Schaufelradbagger im Braunkohletagebau Welzow bei Cottbus.  Jens Seifert/​Wikimedia Commons  Ein riesiges Schaufelrad baggert Abraum ab, klein daneben zwei Bergarbeiter.
Schaufelradbagger im Braunkohletagebau Welzow in Brandenburg. Nach den Plänen der Landesregierung soll er bis 2040 und länger laufen. (Foto: Jens Seifert/​Wikimedia Commons)

Thematisch aufgeteilt haben die Ministerpräsidenten der drei ostdeutschen Braunkohle-Länder laut Medienberichten am heutigen Freitag eine gesamtdeutsche Anstrengung zur Bewältigung des Kohleausstiegs gefordert. Wie zuvor schon gegenüber der Wirtschaftswoche verlangte der sachsen-anhaltische Ministerpräsident Reiner Haseloff (CDU), dass Industrie und öffentliche Hand in den betroffenen Regionen bundesweit mindestens 60 Milliarden Euro in die Infrastruktur und in neue, moderne Industriearbeitsplätze investieren, um den Kohleausstieg zu bewältigen.

Für Sachsens Regierungschef Michael Kretschmer (CDU) bedeutet ein "vernünftiger Rahmen" für den Ausstieg, dass zuerst neue Arbeitsplätze geschaffen werden und dann der Kohleausstieg folgt. Das erfordere Ideen, Geld und Zeit, sagte Kretschmer, der hierfür auch die Bundesregierung in der Pflicht sieht.

Brandenburgs Ministerpräsident Dietmar Woidke (SPD), der am Vormittag einen Windkraft-unfreundlichen Antrag im Bundesrat begründet hatte, behauptete, die Braunkohle habe vor dem Hintergrund des Atomausstiegs an Bedeutung gewonnen. Nun gehe es um die Frage, wie künftig "zuverlässig und kostengünstig" in Deutschland Strom produziert werden könne. Woidke verwies auf Fortschritte bei den Erneuerbaren, vor allem in Brandenburg, hob aber zugleich deren "Unzuverlässigkeit" heraus.

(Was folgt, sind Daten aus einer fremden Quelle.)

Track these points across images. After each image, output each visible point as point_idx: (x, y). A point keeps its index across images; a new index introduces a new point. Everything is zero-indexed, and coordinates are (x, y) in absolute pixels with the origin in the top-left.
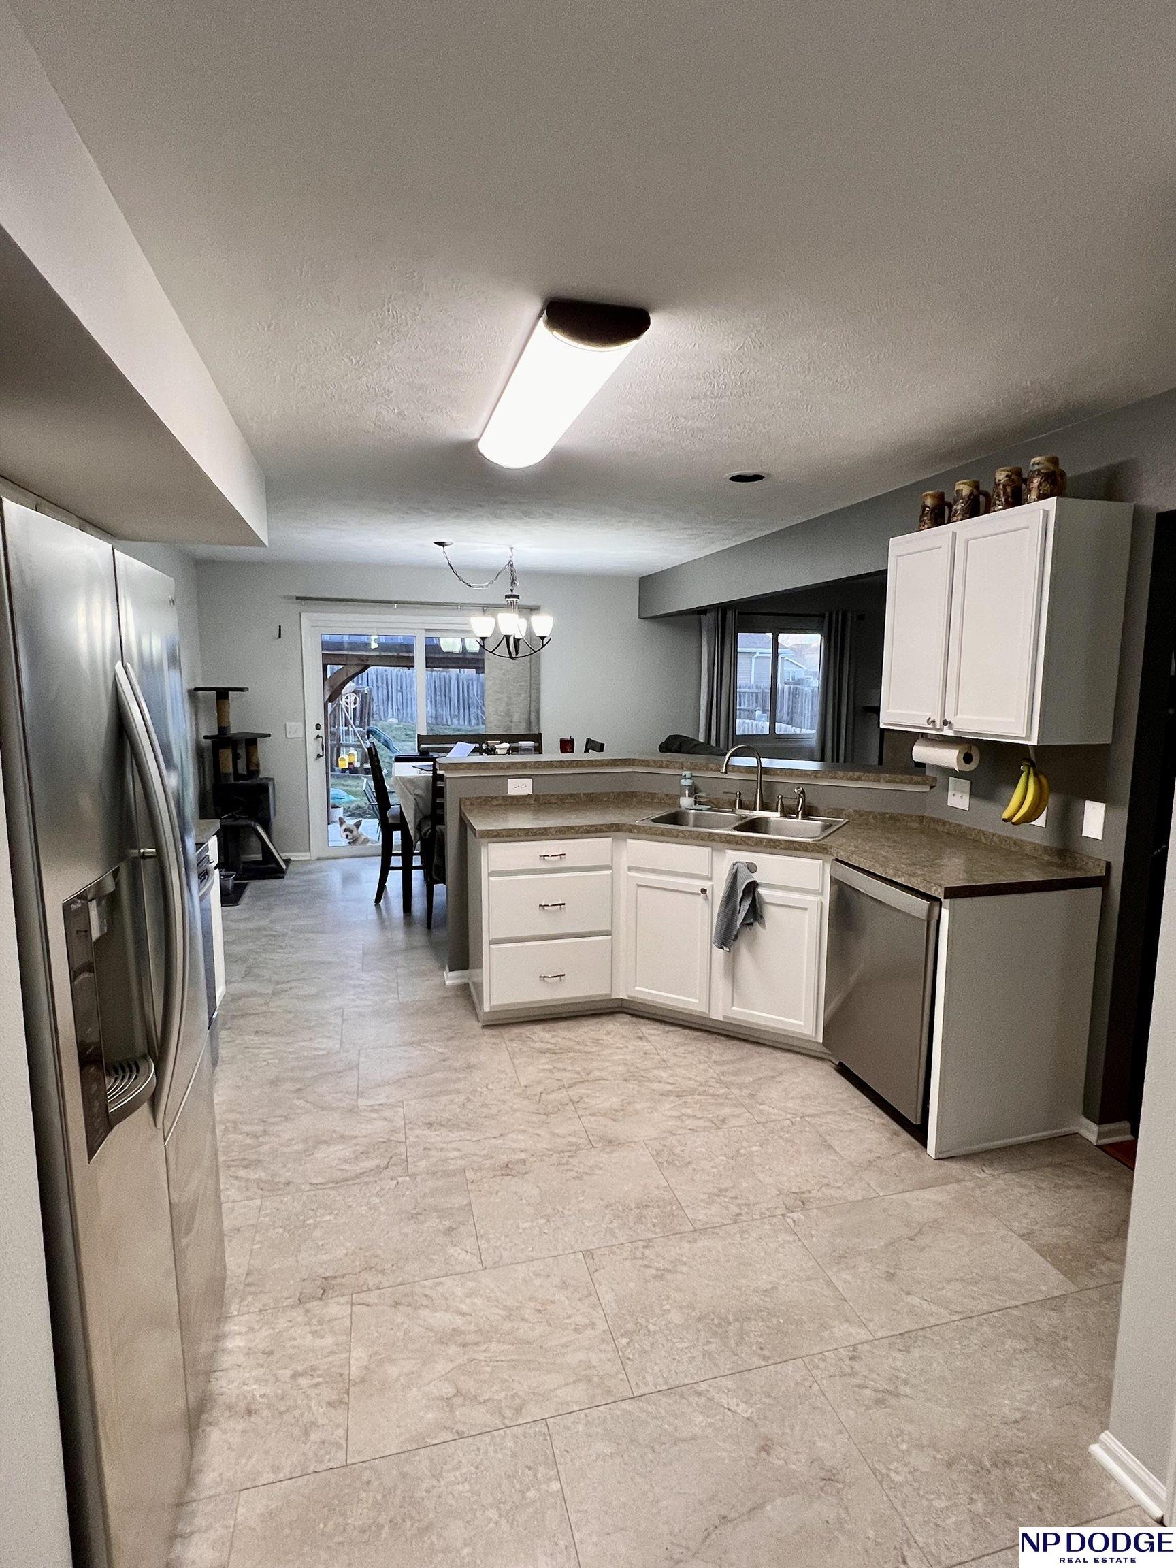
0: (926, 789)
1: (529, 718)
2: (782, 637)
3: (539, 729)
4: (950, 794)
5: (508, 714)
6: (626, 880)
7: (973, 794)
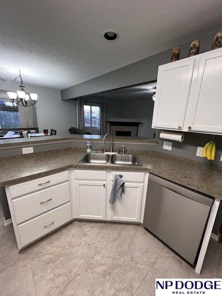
0: (155, 144)
1: (34, 124)
2: (92, 107)
3: (37, 126)
4: (164, 146)
5: (28, 122)
6: (75, 183)
7: (172, 146)
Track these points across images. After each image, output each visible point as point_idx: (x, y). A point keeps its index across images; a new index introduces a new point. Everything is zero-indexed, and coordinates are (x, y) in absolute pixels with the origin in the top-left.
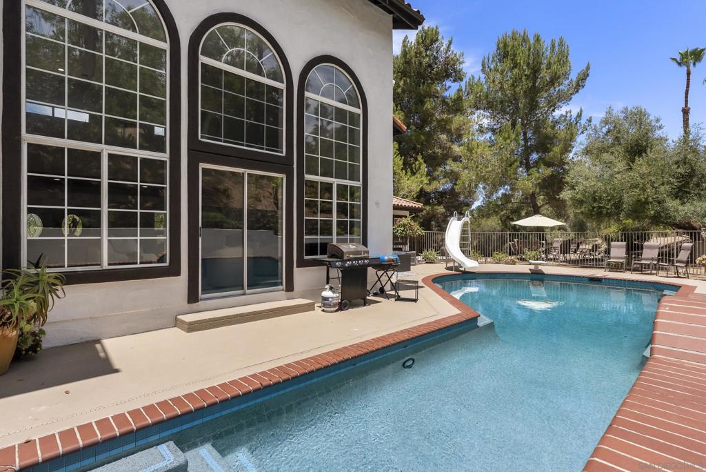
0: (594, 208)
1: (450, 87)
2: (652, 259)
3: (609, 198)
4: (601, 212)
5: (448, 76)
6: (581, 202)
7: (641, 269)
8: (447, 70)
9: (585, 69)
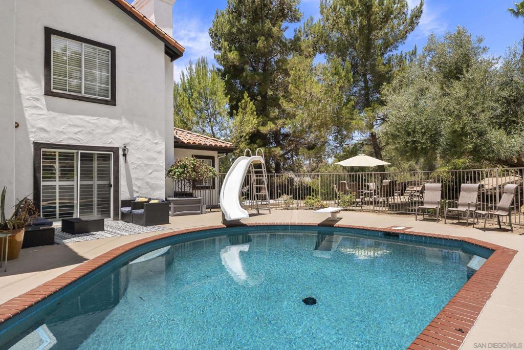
0: (407, 142)
1: (287, 28)
2: (469, 205)
3: (423, 130)
4: (416, 148)
5: (284, 16)
6: (395, 137)
7: (457, 218)
8: (282, 10)
9: (418, 6)
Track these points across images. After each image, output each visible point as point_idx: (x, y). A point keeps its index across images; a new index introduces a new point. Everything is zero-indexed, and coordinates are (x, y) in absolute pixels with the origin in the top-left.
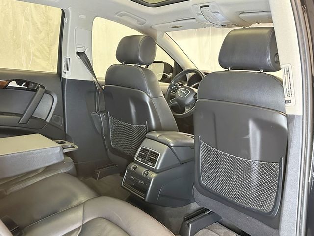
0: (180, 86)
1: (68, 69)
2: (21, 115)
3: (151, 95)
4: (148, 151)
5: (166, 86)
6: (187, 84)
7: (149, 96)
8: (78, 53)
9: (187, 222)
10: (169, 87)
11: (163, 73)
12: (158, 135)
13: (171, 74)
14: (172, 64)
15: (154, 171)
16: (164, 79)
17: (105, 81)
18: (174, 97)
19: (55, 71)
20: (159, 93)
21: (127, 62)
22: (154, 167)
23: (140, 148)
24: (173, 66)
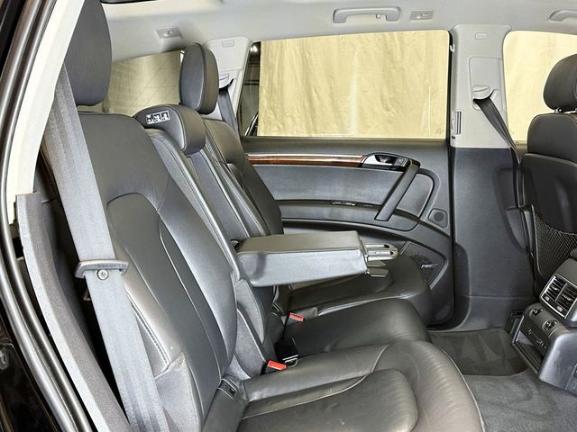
1: (459, 132)
2: (379, 208)
4: (564, 283)
8: (476, 101)
15: (566, 323)
17: (526, 147)
19: (443, 136)
21: (564, 108)
22: (566, 317)
23: (554, 278)
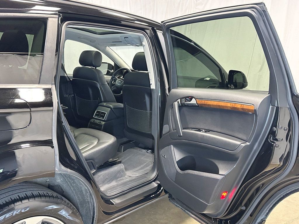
0: (118, 78)
3: (100, 84)
4: (101, 112)
5: (109, 78)
6: (122, 77)
7: (99, 84)
9: (121, 146)
10: (111, 79)
11: (107, 70)
12: (105, 104)
13: (113, 70)
14: (113, 64)
15: (104, 121)
16: (108, 73)
17: (72, 76)
18: (114, 84)
20: (105, 82)
22: (104, 119)
23: (96, 111)
24: (113, 65)
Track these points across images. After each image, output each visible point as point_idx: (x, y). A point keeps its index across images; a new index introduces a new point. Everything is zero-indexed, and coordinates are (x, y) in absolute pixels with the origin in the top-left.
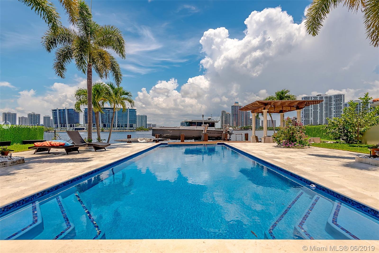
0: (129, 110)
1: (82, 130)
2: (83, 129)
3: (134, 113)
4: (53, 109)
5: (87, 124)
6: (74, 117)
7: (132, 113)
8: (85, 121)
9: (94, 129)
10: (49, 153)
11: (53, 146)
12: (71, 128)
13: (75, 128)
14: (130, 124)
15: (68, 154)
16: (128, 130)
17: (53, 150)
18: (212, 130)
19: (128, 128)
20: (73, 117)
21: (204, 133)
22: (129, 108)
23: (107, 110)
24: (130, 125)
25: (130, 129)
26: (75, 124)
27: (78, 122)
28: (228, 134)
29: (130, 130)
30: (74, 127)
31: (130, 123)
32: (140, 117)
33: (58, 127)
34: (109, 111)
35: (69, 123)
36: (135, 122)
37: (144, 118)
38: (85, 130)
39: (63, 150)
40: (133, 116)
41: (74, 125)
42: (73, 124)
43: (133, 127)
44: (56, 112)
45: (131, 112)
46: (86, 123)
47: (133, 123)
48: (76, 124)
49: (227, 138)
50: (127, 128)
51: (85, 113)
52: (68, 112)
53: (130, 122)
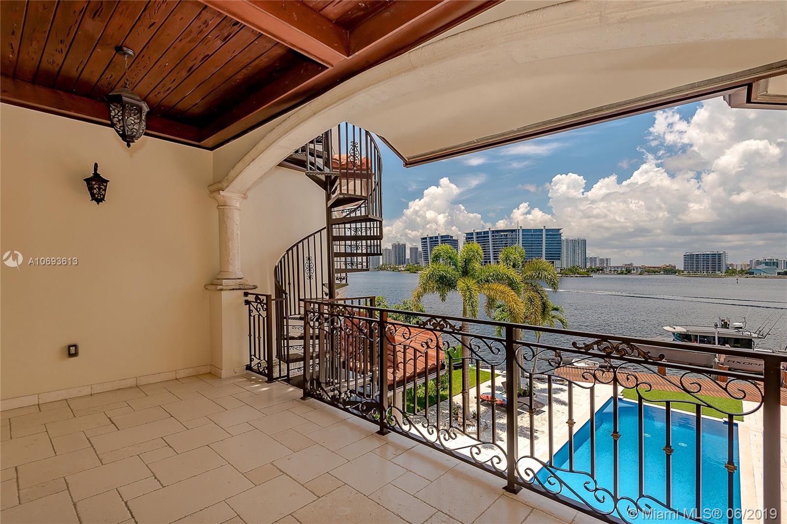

"Weiter-so-Politik verhindert den Strukturwandel"

Der Chef des Bundesverbandes der Deutschen Industrie (BDI), Dieter Kempf, forderte am Freitag ebenfalls, das Tempo des Ausstiegs aus Kohleverstromung "nicht im Blindflug zu erhöhen". Man müsse sich der Nebenwirkungen bewusst sein. In den Kohleregionen müsse es rasch gelingen, neue und gleichwertige Beschäftigung aufzubauen.

Entscheidend sei, die Versorgungssicherheit bei jedem Wetter zu gewährleisten, sagte Kempf – auch dann, wenn der Strom in den Nachbarländern knapp sei.

Grünen-Chefin Annalena Baerbock hatte den drei Ost-Ministerpräsidenten zuvor in der Rheinischen Post eine rückwärtsgewandte Politik vorgeworfen."Anstatt zu handeln, haben sie die Hände in den Schoß gelegt und ein Weiter-so propagiert", sagte Baerbock. Das verstoße nicht nur gegen die Pariser Klimaziele, sondern blockiere auch den notwendigen Strukturwandel in den Regionen.

Es komme jetzt darauf an, dass die Landesregierungen zusammen mit der Bevölkerung und der Kohlekommission ein zukunftsfähiges Konzept vorlegen, sagte Baerbock. Dazu gehöre der Ausbau des Schienenverkehrs genauso wie Investitionen in Zukunftstechnologien rund um Digitalisierung und Energiewende mithilfe eines Strukturwandelfonds.

Ergänzung am 22. Oktober: In einem auf vergangenen Donnerstag datierten "Ostpapier" beziffern die drei Länder Brandenburg, Sachsen und Sachsen-Anhalt die bei einem Braunkohleausstieg wegfallende Wertschöpfung auf rund 2,4 Milliarden Euro pro Jahr für die ostdeutschen Braunkohlereviere.

Für Investitionen in Arbeitsplätze, substituierte Kraftwerksleistung sowie Maßnahmen für die Strukturentwicklung werden die Kosten auf zwei Milliarden Euro pro Jahr für einen Zeitraum von 30 Jahren veranschlagt. Das ergibt die schon kolportierte Summe von 60 Milliarden Euro Gesamtkosten. Allerdings bewegt sich die Kostenschätzung laut dem Papier "eher am unteren Rand".